#### [Arbeitsauftrag 1]
Schreib den Abschnitt aus dem Text über den „Raum der Poesie“ von „Erschaffenes und Erzeugtes“ bis einschließlich „Auswirkungen auf Gesellschaften.“ noch einmal ab und ersetze darin „Umbruch“ durch „Wandel“.

Raum der Poesie: Mission Statement

Ich habe den „Raum der Poesie“ ein Portal genannt. Ein Areal der Poiese und der Praxis. Das heißt auch, es ist eine Transit-Zone.

Zonen des Übergangs als nächste Freiräume…

Poiese bedeutet, daß man etwas zur Existenz bringt, was es vorher nicht gab. Es ist grundlegender als das Herstellen, bei dem man auf Rohmaterial zugreift. (In der Transit-Zone wird damit bewußt umgegangen.)

Erschaffenes und Erzeugtes sind zweierlei. (Das Erschaffene ist mit dem Axiom verwandt.) Poetin, Poet und Homo faber… Typen eines kulturellen Narrativs. Weshalb dieser ausdrückliche Bezug auf unsere Kulturgeschichte? Wozu eine Transit-Zone einrichten und markieren?

Weil wir uns in einem Umbruch befinden, der mutmaßlich so radikal und weitreichend ist, wie einst die Durchsetzung der Schriftkultur gegenüber den oralen Kulturen. (Platon beschrieb im „Phaidros“ die Kritik des Sokrates an dieser Entwicklung.) Ich meine aktuell, die Ablöse der Dampfmaschinenmoderne durch die Digitalmoderne mit ihren selbstlernenden Systemen. Das hat eine vergleichbare Dimension und vermutlich ähnlich radikale Auswirkungen auf Gesellschaften.

#### [Extrahierte Seitentextdaten]
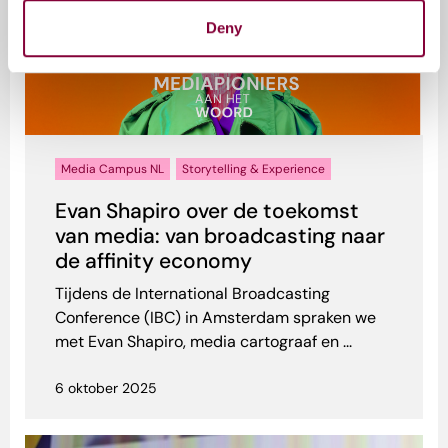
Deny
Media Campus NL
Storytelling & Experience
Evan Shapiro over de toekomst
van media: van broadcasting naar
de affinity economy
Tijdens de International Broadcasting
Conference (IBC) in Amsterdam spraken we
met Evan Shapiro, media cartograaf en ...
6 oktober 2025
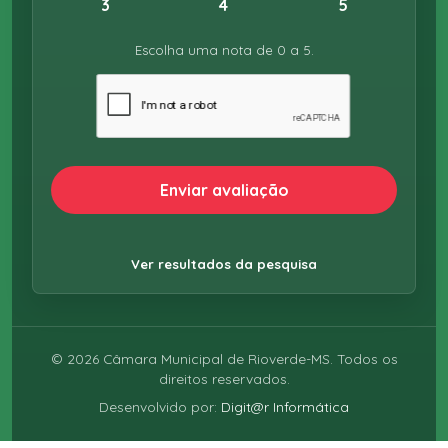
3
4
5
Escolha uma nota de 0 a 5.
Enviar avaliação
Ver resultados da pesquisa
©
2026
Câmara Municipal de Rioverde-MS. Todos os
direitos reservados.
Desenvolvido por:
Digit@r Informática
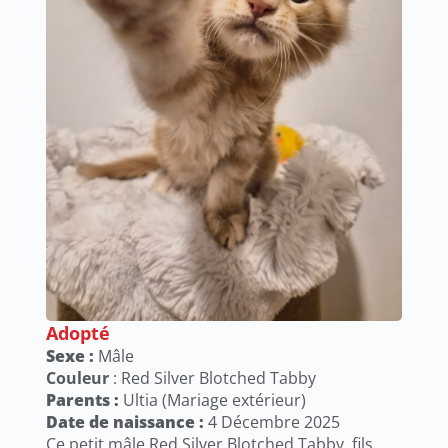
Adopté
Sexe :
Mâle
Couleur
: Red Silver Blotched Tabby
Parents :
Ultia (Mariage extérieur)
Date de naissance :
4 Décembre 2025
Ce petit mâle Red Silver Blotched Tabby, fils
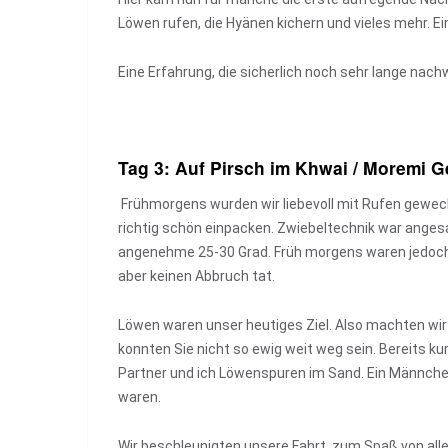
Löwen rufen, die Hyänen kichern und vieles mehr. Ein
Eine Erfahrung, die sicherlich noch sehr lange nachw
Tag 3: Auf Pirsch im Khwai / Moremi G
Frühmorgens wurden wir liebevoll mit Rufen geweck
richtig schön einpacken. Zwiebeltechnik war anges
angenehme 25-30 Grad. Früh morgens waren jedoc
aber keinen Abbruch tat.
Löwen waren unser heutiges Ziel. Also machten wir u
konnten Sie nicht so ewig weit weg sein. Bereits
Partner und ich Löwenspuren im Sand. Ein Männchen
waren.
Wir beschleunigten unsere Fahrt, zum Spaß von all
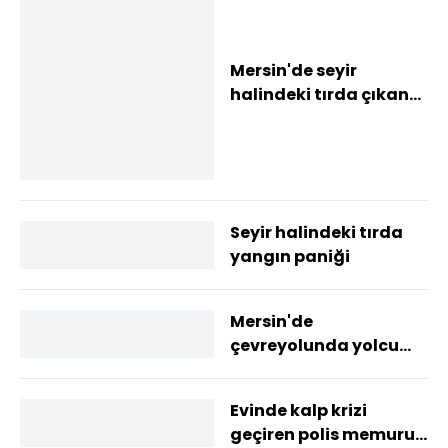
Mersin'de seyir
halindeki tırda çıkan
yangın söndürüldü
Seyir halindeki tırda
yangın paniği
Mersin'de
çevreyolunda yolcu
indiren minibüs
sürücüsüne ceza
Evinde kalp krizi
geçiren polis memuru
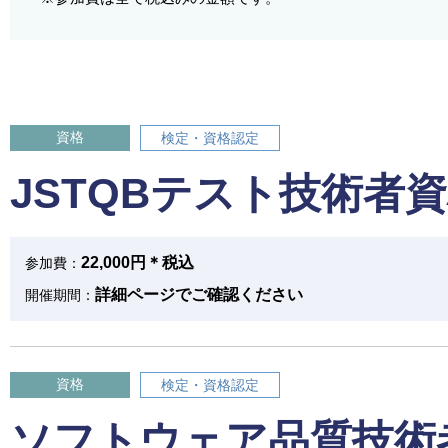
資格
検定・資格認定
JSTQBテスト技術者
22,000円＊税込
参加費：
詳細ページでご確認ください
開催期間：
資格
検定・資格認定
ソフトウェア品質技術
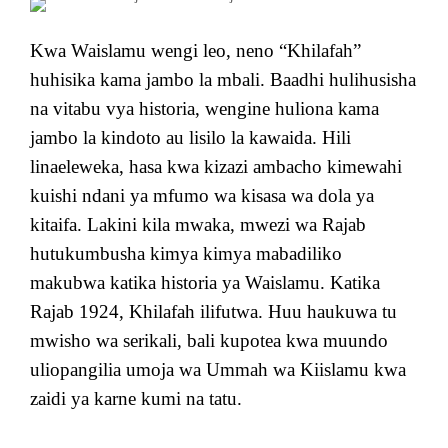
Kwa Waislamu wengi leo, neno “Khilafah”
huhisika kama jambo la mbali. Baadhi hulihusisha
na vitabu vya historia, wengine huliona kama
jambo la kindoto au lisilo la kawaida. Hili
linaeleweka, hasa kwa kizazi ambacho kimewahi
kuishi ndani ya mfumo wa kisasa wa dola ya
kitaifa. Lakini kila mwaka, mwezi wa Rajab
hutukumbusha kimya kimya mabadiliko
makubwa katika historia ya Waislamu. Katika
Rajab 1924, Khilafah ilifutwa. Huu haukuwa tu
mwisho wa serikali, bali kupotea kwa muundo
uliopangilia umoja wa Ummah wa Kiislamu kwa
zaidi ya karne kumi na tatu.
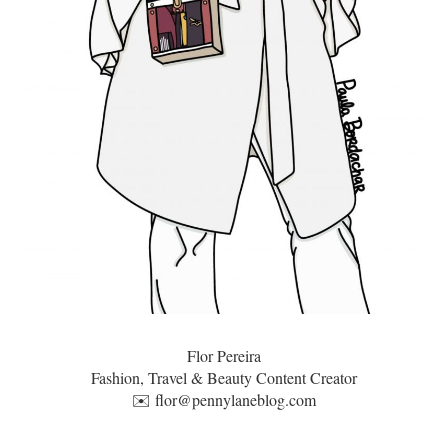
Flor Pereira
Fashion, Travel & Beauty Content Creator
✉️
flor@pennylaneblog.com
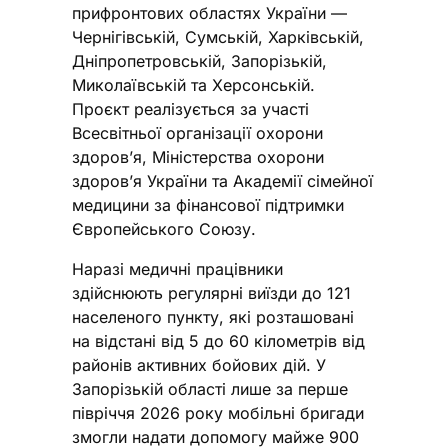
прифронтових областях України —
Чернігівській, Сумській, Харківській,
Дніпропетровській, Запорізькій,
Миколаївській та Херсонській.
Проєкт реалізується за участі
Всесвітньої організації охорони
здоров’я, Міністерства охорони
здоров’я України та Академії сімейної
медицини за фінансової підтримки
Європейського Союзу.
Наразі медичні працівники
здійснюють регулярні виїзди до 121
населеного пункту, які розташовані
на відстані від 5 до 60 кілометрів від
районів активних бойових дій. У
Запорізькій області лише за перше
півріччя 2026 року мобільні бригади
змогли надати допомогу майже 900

...

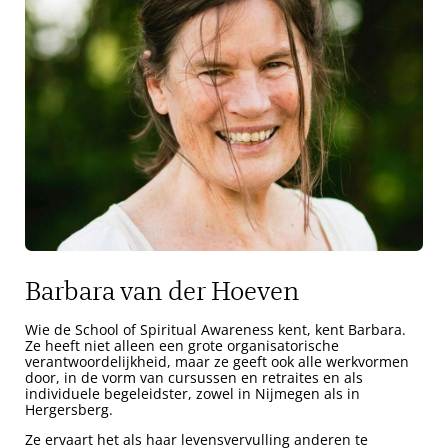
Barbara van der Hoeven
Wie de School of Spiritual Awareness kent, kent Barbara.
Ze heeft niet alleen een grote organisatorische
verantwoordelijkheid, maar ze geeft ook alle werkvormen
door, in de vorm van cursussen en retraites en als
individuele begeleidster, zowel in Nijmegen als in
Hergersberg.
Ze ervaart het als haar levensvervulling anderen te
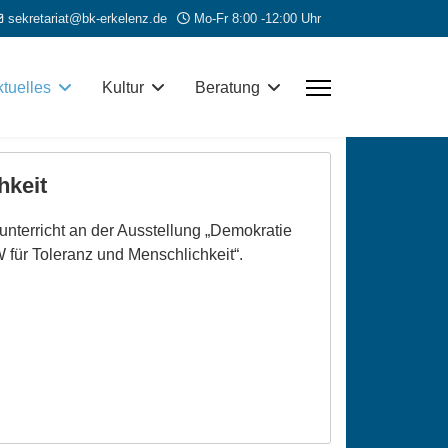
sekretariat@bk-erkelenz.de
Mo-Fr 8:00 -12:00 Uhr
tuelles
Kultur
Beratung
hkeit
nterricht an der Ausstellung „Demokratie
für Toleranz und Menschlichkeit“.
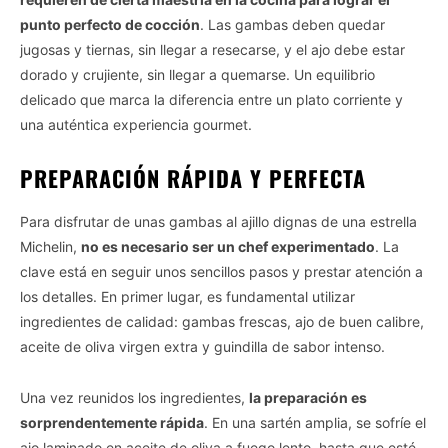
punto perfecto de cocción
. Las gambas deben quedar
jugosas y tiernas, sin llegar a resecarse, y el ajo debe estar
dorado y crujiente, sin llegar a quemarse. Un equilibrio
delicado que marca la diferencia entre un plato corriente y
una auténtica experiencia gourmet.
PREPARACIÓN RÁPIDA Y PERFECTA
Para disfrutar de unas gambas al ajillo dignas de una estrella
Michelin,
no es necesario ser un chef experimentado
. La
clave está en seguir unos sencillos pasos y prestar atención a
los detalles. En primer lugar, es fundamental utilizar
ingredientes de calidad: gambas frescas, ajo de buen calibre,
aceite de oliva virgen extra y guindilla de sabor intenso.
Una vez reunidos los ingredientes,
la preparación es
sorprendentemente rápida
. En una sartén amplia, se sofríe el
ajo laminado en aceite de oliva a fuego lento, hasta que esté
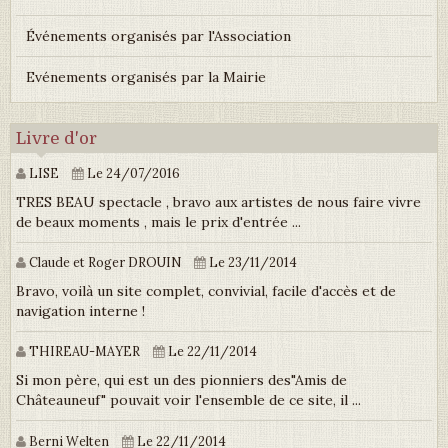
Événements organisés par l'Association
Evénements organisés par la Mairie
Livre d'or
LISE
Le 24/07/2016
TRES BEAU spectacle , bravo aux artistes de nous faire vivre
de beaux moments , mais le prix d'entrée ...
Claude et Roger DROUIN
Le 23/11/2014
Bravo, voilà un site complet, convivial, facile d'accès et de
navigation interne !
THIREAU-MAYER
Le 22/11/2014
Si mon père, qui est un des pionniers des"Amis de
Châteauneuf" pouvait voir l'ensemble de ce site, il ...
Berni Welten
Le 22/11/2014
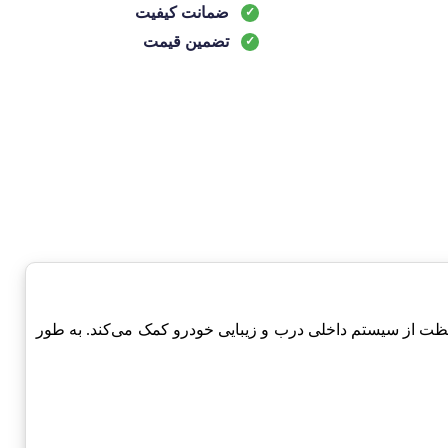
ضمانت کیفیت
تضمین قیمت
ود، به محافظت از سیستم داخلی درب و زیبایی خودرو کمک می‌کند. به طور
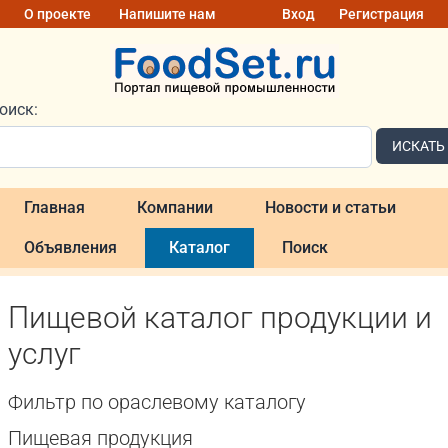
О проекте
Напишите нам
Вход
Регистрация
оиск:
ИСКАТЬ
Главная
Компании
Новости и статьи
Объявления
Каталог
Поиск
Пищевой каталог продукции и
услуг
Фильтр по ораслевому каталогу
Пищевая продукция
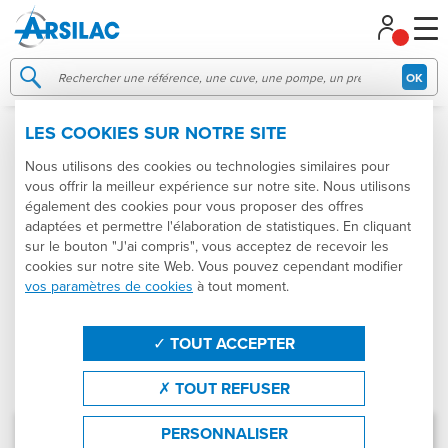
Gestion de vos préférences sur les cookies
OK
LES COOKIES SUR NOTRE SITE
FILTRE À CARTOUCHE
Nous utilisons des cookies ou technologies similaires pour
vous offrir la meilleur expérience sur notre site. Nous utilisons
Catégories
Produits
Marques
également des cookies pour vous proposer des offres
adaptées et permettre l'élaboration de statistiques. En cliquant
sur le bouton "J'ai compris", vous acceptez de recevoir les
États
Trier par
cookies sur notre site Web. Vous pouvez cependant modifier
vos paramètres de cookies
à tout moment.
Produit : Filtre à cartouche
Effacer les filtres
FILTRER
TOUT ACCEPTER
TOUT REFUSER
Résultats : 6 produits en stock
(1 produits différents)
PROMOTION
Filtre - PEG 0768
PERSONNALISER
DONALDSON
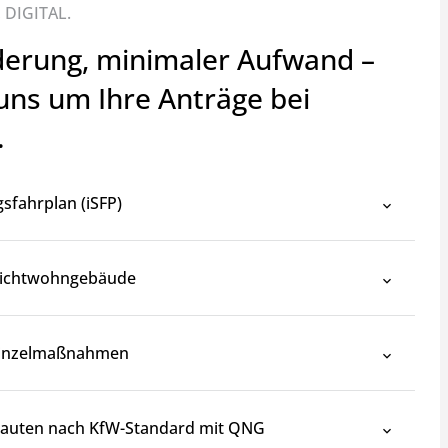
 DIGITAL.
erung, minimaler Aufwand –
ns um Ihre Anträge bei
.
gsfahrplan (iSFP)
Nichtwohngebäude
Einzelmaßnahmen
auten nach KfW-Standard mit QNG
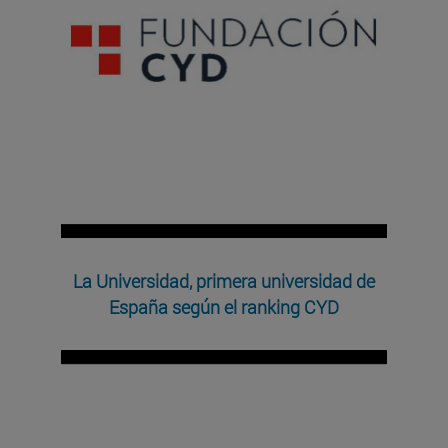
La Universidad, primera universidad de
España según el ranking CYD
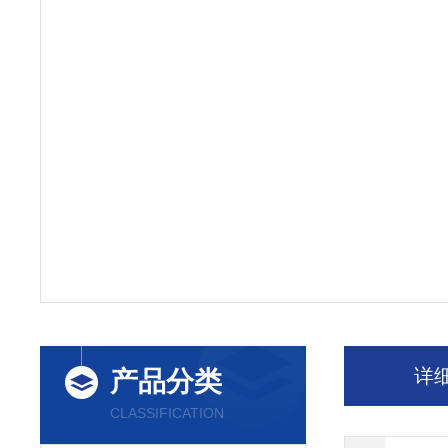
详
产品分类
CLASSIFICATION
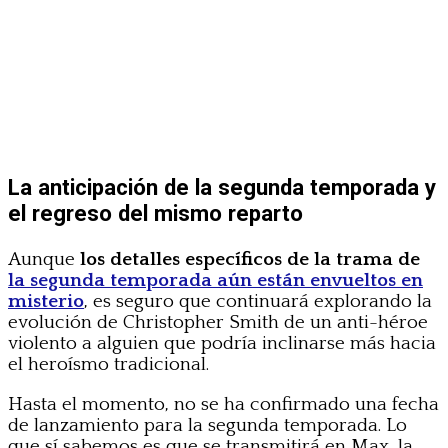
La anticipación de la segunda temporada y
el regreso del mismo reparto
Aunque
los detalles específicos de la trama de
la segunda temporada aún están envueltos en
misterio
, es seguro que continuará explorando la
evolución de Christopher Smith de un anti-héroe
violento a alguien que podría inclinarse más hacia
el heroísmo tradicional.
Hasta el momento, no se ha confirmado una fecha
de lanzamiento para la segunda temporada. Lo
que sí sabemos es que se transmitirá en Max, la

#### [Arbeitsauftrag 2]
Stell die Zeilen der Datensätze von der Zeile mit „Löwen rufen, die“ bis einschließlich der Zeile mit „Wir beschleunigten unsere“ als Markdown-Tabelle dar. Die Spalte „Nr.“ enthält die laufende Nummer, die Spalte „Zeile“ die Zeile selbst; Leerzeilen lässt du weg.

#### [Antwortbereich 1]
Erschaffenes und Erzeugtes sind zweierlei. (Das Erschaffene ist mit dem Axiom verwandt.) Poetin, Poet und Homo faber… Typen eines kulturellen Narrativs. Weshalb dieser ausdrückliche Bezug auf unsere Kulturgeschichte? Wozu eine Transit-Zone einrichten und markieren?

Weil wir uns in einem Wandel befinden, der mutmaßlich so radikal und weitreichend ist, wie einst die Durchsetzung der Schriftkultur gegenüber den oralen Kulturen. (Platon beschrieb im „Phaidros“ die Kritik des Sokrates an dieser Entwicklung.) Ich meine aktuell, die Ablöse der Dampfmaschinenmoderne durch die Digitalmoderne mit ihren selbstlernenden Systemen. Das hat eine vergleichbare Dimension und vermutlich ähnlich radikale Auswirkungen auf Gesellschaften.

#### [Antwortbereich 2]
| Nr. | Zeile |
|---|---|
| 1 | Löwen rufen, die Hyänen kichern und vieles mehr. Ein |
| 2 | Eine Erfahrung, die sicherlich noch sehr lange nachw |
| 3 | Tag 3: Auf Pirsch im Khwai / Moremi G |
| 4 | Frühmorgens wurden wir liebevoll mit Rufen geweck |
| 5 | richtig schön einpacken. Zwiebeltechnik war anges |
| 6 | angenehme 25-30 Grad. Früh morgens waren jedoc |
| 7 | aber keinen Abbruch tat. |
| 8 | Löwen waren unser heutiges Ziel. Also machten wir u |
| 9 | konnten Sie nicht so ewig weit weg sein. Bereits |
| 10 | Partner und ich Löwenspuren im Sand. Ein Männchen |
| 11 | waren. |
| 12 | Wir beschleunigten unsere Fahrt, zum Spaß von all |